DIRECTIONS FOR THIS TASK.
Wherever a line of the data contains "istio", copy that line.

Dataset entries
------------------------------------------------------------------------

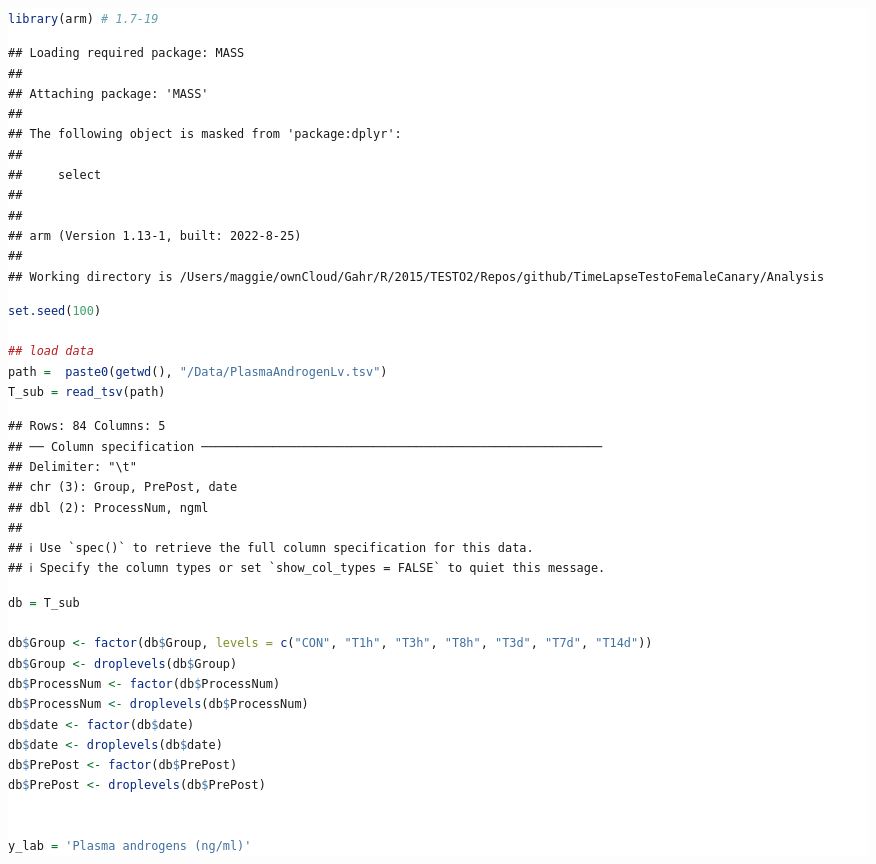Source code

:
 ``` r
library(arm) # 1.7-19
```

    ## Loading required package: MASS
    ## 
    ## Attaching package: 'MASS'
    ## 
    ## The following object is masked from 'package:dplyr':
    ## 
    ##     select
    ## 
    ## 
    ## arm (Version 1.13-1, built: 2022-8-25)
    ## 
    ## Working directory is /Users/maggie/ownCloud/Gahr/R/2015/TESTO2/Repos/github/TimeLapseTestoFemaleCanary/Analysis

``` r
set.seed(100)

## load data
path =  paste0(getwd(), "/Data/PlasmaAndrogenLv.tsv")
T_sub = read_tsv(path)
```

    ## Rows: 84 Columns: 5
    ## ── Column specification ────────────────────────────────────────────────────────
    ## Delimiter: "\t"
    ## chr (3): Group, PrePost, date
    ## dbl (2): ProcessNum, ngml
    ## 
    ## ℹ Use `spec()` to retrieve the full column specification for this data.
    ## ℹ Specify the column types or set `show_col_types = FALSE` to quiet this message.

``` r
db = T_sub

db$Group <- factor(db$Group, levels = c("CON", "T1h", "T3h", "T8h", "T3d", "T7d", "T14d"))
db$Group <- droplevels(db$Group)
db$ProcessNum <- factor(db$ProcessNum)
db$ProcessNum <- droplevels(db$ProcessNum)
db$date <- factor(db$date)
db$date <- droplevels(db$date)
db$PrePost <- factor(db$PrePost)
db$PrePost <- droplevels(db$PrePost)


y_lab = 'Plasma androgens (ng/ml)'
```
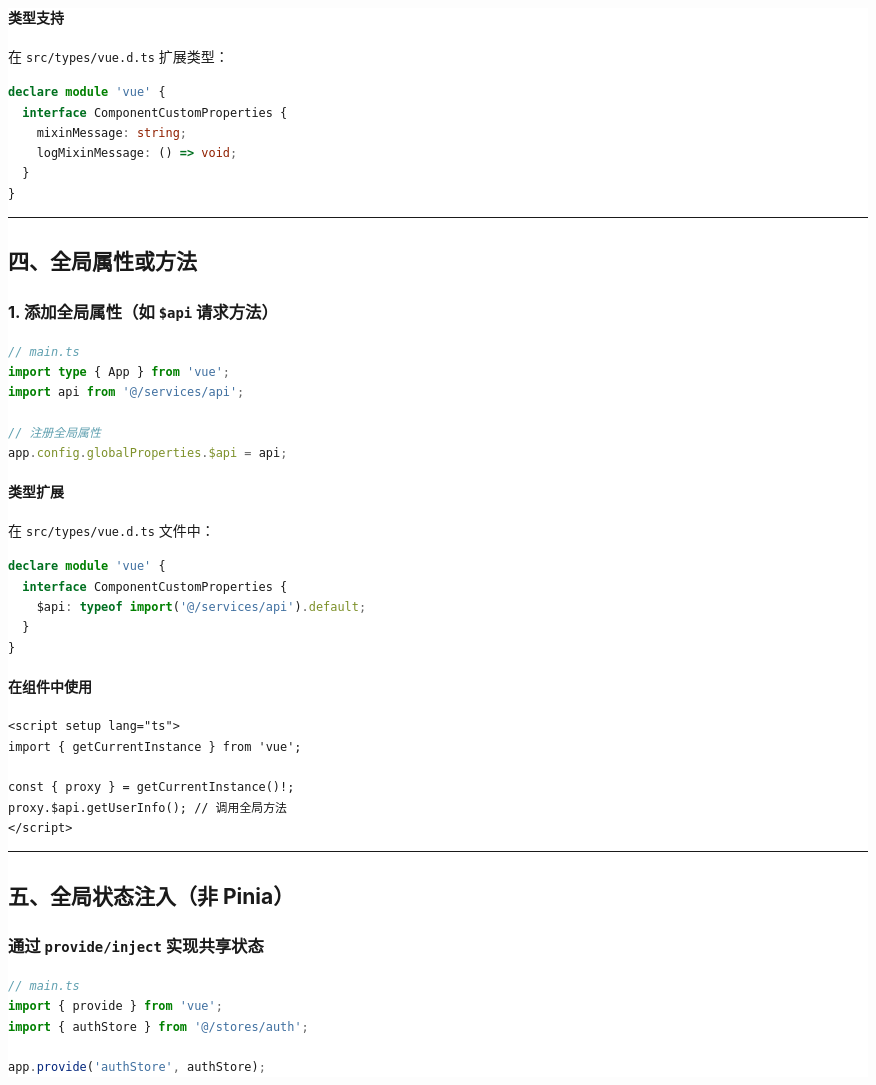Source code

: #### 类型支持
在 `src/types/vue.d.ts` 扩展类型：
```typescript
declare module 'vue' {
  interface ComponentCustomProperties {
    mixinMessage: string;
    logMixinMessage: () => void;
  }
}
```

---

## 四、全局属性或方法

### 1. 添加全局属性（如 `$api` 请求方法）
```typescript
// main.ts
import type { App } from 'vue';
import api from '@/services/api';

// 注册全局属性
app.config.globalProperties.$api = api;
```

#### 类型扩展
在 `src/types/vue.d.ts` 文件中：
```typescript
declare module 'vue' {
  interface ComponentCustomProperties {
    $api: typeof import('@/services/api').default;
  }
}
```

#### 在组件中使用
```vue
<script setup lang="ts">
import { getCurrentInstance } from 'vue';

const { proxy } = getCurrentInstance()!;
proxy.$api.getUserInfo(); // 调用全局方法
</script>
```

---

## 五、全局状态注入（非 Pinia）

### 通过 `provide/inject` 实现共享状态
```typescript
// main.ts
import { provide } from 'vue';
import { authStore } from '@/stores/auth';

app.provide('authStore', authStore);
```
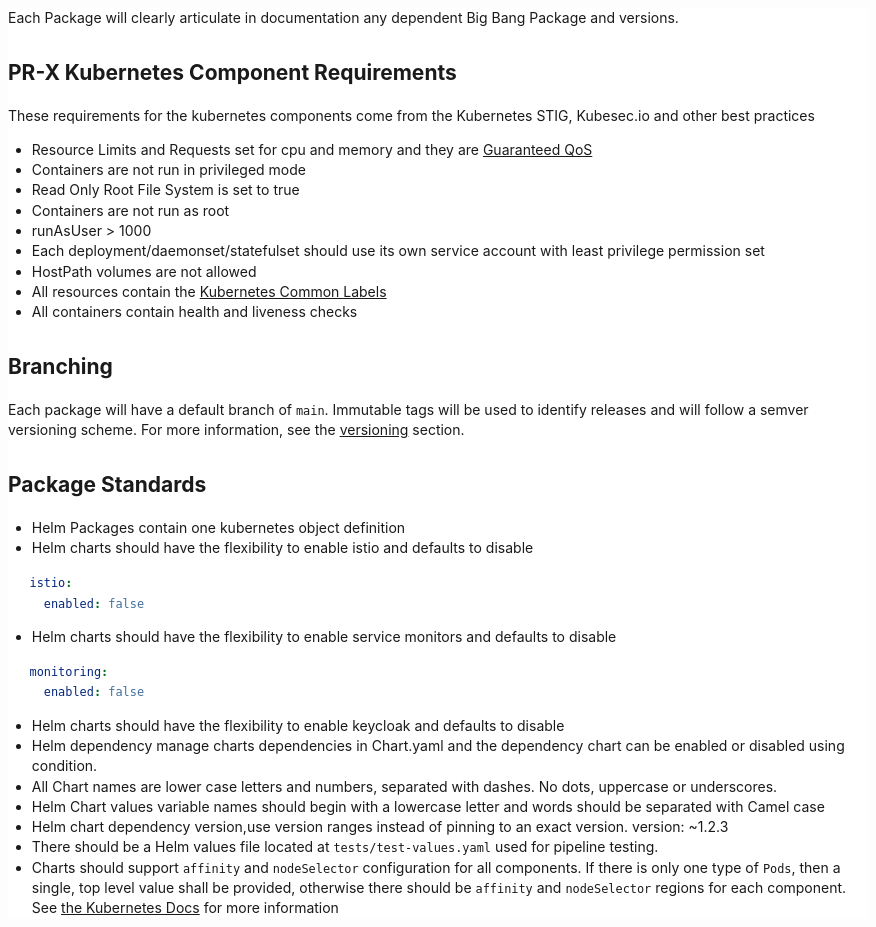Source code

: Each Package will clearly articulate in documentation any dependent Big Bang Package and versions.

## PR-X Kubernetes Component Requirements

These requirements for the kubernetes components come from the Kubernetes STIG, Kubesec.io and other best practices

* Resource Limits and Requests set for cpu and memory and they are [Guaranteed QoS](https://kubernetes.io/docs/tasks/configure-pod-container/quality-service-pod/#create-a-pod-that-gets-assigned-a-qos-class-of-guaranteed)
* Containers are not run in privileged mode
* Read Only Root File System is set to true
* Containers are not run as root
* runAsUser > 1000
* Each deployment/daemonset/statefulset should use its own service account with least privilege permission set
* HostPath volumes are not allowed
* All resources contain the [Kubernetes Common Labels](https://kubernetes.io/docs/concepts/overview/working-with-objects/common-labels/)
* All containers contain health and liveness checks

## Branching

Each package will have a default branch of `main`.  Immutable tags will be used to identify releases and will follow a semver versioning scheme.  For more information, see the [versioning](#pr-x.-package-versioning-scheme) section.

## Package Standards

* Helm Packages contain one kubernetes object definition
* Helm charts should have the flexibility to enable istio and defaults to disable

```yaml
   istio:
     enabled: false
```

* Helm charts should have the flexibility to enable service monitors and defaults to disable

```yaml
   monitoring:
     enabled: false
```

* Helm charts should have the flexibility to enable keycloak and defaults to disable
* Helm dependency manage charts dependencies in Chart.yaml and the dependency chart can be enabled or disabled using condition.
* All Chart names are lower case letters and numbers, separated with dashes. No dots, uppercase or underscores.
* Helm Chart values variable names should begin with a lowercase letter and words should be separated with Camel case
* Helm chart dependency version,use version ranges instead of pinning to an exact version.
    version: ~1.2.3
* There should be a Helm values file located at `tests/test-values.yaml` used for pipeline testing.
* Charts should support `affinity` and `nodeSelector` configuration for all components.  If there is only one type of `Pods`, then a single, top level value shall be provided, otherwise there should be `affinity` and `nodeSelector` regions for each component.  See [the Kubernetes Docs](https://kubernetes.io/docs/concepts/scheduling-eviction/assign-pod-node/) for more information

------------------------------------------------------------------------

WRITTEN RESPONSE.
* Helm charts should have the flexibility to enable istio and defaults to disable
   istio:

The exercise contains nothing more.